Friday 14 September 2007
My mate Ras Bodik has just produced a blog covering his new "parallel browsing" project. It's a great read, especially the slides (which don't display correctly in Mac's Preview, but do in Acrobat Reader). There's some great observations and ideas in there, plus some neat preliminary results about parallel lexing. The bottom line is that future generations of devices will need a web browser that can efficiently utilize tens to hundreds of CPU cores.
This is extremely challenging for many reasons:
- Existing browser engines are written in C++, which offers only a classic multithreaded parallel programming model: threads, shared memory, locks, semaphores, etc, plus hand-rolled lock-free primitives. These tools are very difficult to use and mostly don't scale very well. There is no direct support for optimistic concurrency.
- Amdahl's Law means that cherry-picking a few optimization opportunities won't be enough to scale to a large number of cores. We will have to work parallelism through every stage of the browser's processing.
- It's not at all clear how much of what the browser does can be parallelised. Ras' group's work on parallel lexing is a small first step. Can one write an HTML5 parser in parallel, and if so, how? How about JS/DOM manipulation? Layout? Rendering? The programming model we expose to Web developers is inherently single-threaded and I don't think we should change that.
- Massive changes to browser code (including rewriting it in a different language) are very risky, and can damage compatibility credibility.
- Our debugging and profiling tools are already crappy for mostly single-threaded code. Debugging and profiling parallel code will be much harder.
- Browsers rely on a lot of platform library code. That code also needs to be refitted for scalable parallelism or it will become a bottleneck.
Bottom line: writing a good browser engine is already really hard. Requiring scalable parallelism adds a whole new dimension of engineering difficulty, and poses a bunch of research-level questions which we don't yet have answers for.
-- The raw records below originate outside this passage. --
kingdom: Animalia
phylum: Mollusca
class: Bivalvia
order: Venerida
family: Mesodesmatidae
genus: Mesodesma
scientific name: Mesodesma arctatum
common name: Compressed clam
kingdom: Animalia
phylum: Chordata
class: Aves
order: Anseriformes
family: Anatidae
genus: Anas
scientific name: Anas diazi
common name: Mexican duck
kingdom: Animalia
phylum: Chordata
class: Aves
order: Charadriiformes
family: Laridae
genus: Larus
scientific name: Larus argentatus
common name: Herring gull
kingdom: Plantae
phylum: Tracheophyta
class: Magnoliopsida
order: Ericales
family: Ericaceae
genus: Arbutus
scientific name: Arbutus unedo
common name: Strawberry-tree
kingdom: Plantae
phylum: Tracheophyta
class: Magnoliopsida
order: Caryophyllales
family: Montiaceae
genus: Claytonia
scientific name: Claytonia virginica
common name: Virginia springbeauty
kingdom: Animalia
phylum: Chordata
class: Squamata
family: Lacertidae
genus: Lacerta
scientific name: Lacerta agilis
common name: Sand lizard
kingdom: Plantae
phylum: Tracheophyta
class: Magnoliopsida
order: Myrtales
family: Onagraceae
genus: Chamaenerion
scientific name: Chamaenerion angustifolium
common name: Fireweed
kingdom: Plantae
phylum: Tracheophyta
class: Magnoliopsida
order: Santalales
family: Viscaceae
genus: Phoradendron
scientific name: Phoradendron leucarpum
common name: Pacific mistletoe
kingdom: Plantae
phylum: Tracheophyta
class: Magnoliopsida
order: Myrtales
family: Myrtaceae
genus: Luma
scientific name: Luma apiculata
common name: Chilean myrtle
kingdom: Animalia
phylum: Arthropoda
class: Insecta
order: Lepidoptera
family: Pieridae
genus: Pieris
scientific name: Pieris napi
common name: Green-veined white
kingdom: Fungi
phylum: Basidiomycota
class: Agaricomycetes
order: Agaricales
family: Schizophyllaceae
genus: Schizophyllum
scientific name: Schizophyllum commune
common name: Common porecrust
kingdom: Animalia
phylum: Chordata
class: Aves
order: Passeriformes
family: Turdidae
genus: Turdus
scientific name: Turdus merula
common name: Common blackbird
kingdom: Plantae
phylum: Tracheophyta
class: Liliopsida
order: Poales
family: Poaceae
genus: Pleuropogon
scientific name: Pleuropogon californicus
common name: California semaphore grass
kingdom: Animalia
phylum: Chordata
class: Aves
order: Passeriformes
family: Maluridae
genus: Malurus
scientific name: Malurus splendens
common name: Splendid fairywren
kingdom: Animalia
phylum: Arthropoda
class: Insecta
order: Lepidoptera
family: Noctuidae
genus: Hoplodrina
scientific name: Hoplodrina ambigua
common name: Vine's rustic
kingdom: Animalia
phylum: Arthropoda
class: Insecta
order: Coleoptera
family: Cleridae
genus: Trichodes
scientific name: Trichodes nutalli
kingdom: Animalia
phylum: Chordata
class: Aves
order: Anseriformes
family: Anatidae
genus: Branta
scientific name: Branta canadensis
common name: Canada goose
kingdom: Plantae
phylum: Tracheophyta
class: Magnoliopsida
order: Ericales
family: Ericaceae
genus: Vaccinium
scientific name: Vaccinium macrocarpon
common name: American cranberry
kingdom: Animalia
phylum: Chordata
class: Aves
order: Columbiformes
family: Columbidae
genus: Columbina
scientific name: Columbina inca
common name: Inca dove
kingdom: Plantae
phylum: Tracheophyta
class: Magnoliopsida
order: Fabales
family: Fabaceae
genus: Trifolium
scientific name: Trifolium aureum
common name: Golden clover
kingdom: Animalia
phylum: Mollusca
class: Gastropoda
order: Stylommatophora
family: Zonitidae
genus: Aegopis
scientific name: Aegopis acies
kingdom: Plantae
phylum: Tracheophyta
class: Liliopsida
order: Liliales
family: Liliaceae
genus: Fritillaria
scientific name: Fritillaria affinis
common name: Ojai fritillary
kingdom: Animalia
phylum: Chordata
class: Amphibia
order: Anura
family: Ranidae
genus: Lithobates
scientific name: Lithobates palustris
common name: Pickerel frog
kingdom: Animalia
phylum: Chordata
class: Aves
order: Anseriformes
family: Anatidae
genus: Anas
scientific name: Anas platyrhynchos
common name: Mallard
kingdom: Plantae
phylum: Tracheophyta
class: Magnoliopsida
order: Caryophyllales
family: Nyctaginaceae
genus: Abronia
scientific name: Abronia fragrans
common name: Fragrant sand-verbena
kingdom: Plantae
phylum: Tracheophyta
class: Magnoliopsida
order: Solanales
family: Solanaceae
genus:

I plan to blog about my thoughts on these issues and how they might be solved. But my impression is that it will be very difficult for existing browsers to move into multicore territory, due to language choices, the difficulty of refitting existing code, compatibility with existing code consumers, a desire to not compromise single-core performance, and the enormous risk of a large investment in a long development cycle with no guarantee of success.
I believe there is a huge disruption opportunity here: an effort focused on building a new parallel browser, with no interest in single-core performance, which can rethink all engineering choices, could start by filling a niche and eventually dominate. It could also flame out spectacularly! It would be great territory for a startup, if VCs weren't obsessed with creating the next great social networking site. It's good territory for research --- Ras is on the money. I do hope that if such a disruptive effort wins, the code is open source. I'm not sure what can be done to help ensure that.